Comprehensive pathway analyses of schizophrenia risk loci point to dysfunctional postsynaptic signaling
Sara L. Pulit,
René S. Kahn,
Jan H. Veldink,
Christiaan H Vinkers,
Marco P. Boks,
Posted 17 Mar 2017
bioRxiv DOI: 10.1101/117481 (published DOI: 10.1016/j.schres.2018.03.032)
Posted 17 Mar 2017
Large-scale genome-wide association studies (GWAS) have implicated many low-penetrance loci in schizophrenia. However, its pathological mechanisms are poorly understood, which in turn hampers the development of novel pharmacological treatments. Pathway and gene set analyses carry the potential to generate hypotheses about disease mechanisms and have provided biological context to genome-wide data of schizophrenia. We aimed to examine which biological processes are likely candidates to underlie schizophrenia by integrating novel and powerful pathway analysis tools using data from the largest Psychiatric Genomics Consortium schizophrenia GWAS (N = 79 845) and the most recent 2018 schizophrenia GWAS (N = 105 318). By applying a primary unbiased analysis (Multi-marker Analysis of GenoMic Annotation; MAGMA) to weigh the role of biological processes from the MSigDB database, we identified enrichment of common variants in synaptic plasticity and neuron differentiation gene sets. We supported these findings using MAGMA, Meta-Analysis Gene-set Enrichment of variaNT Associations (MAGENTA) and Interval Enrichment Analysis (INRICH) on detailed synaptic signaling pathways from the Kyoto Encyclopedia of Genes and Genomes (KEGG) and found enrichment in mainly the dopaminergic and cholinergic synapses.
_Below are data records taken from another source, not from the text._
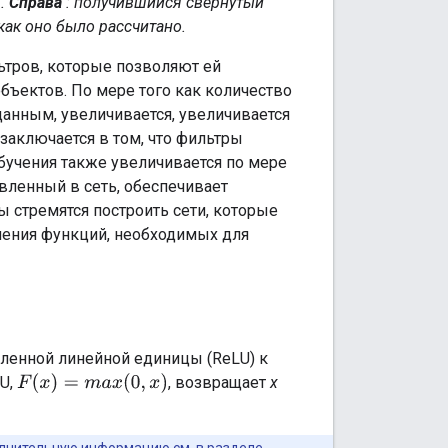
5.
Справа
: получившийся свернутый
как оно было рассчитано.
ьтров, которые позволяют ей
бъектов. По мере того как количество
анным, увеличивается, увеличивается
заключается в том, что фильтры
бучения также увеличивается по мере
вленный в сеть, обеспечивает
стремятся построить сети, которые
чения функций, необходимых для
ленной линейной единицы (ReLU) к
F
(
x
)
=
m
a
x
(
0
,
x
)
LU,
, возвращает
x
полнительную информацию см. в
разделе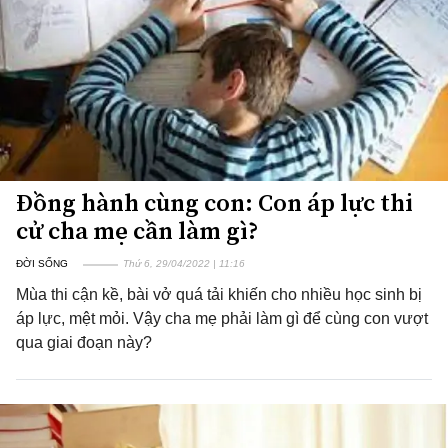
Đồng hành cùng con: Con áp lực thi
cử cha mẹ cần làm gì?
ĐỜI SỐNG
Thứ 6, 29/04/2022 | 11:16
Mùa thi cận kề, bài vở quá tải khiến cho nhiều học sinh bị
áp lực, mệt mỏi. Vậy cha mẹ phải làm gì để cùng con vượt
qua giai đoạn này?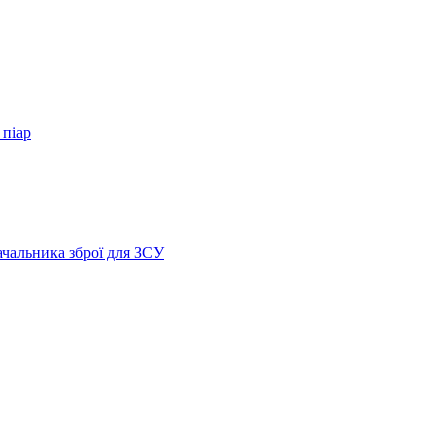
 піар
ачальника зброї для ЗСУ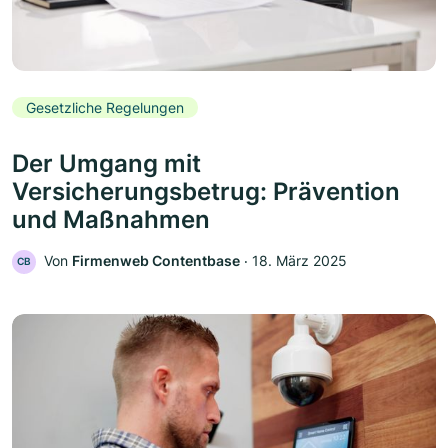
Gesetzliche Regelungen
Der Umgang mit
Versicherungsbetrug: Prävention
und Maßnahmen
Von
Firmenweb Contentbase
‧
18. März 2025
CB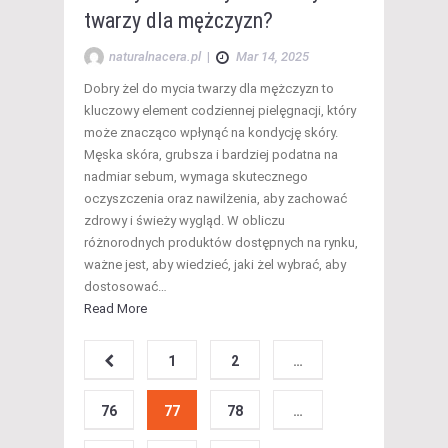
twarzy dla mężczyzn?
naturalnacera.pl
|
Mar 14, 2025
Dobry żel do mycia twarzy dla mężczyzn to
kluczowy element codziennej pielęgnacji, który
może znacząco wpłynąć na kondycję skóry.
Męska skóra, grubsza i bardziej podatna na
nadmiar sebum, wymaga skutecznego
oczyszczenia oraz nawilżenia, aby zachować
zdrowy i świeży wygląd. W obliczu
różnorodnych produktów dostępnych na rynku,
ważne jest, aby wiedzieć, jaki żel wybrać, aby
dostosować…
Read More
1
2
…
76
77
78
…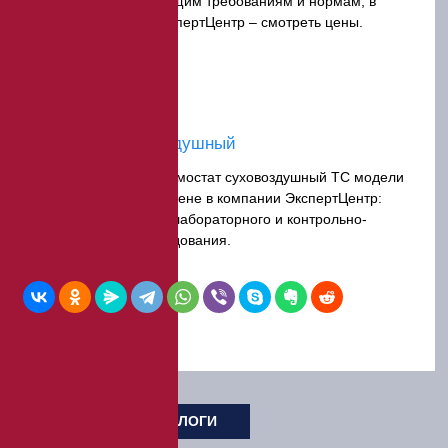
отвечающие действующим требованиям и нормам, в
каталоге компании ЭкспертЦентр – смотреть цены.
Термостат суховоздушный
Предлагаем купить термостат суховоздушный ТС модели
180 СПУ по выгодной цене в компании ЭкспертЦентр:
широкий ассортимент лабораторного и контрольно-
измерительного оборудования.
БРОШЮРЫ И КАТАЛОГИ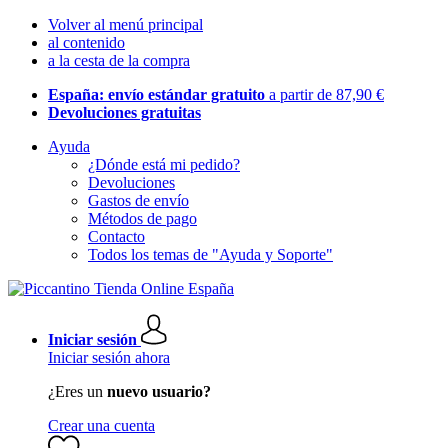
Volver al menú principal
al contenido
a la cesta de la compra
España: envío estándar gratuito
a partir de 87,90 €
Devoluciones gratuitas
Ayuda
¿Dónde está mi pedido?
Devoluciones
Gastos de envío
Métodos de pago
Contacto
Todos los temas de "Ayuda y Soporte"
Iniciar sesión
Iniciar sesión ahora
¿Eres un
nuevo usuario?
Crear una cuenta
Moreover, shared genes involved in these neurotransmitter systems had a large contribution to the observed enrichment, protein products of top genes in these pathways showed more direct and indirect interactions than expected by chance, and expression profiles of these genes were largely similar among brain tissues. In conclusion, we provide strong and consistent genetics and protein-interaction informed evidence for the role of postsynaptic signaling processes in schizophrenia, opening avenues for future translational and psychopharmacological studies.